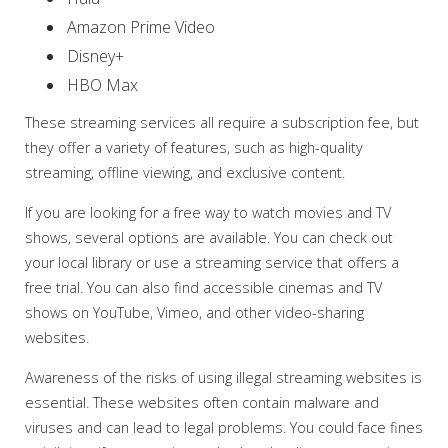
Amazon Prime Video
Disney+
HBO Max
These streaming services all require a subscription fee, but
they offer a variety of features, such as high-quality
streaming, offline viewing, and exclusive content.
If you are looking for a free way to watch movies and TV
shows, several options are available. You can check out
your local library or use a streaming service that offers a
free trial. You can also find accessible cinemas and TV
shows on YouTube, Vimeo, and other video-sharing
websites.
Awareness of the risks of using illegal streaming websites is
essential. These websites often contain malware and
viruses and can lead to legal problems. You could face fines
================================
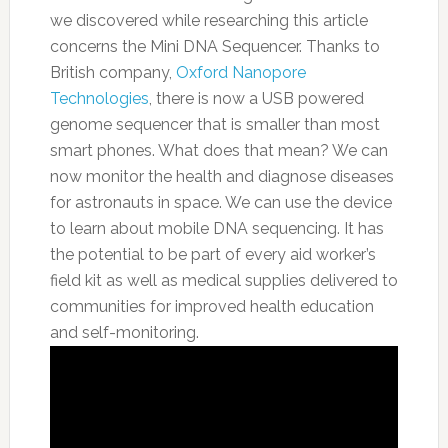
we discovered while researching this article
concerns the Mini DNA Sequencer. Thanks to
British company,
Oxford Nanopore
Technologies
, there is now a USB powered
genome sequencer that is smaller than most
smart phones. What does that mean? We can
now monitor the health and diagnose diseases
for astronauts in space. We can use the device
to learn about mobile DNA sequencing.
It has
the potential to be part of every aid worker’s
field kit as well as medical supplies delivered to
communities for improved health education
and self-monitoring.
================================
▶ **Work item**
Set down, from the entries above, exactly the lines from the one with "essential. These websites" up to and including the one with "viruses and can", and no other lines.

▶ **Output of the exercise**
essential. These websites often contain malware and
viruses and can lead to legal problems. You could face fines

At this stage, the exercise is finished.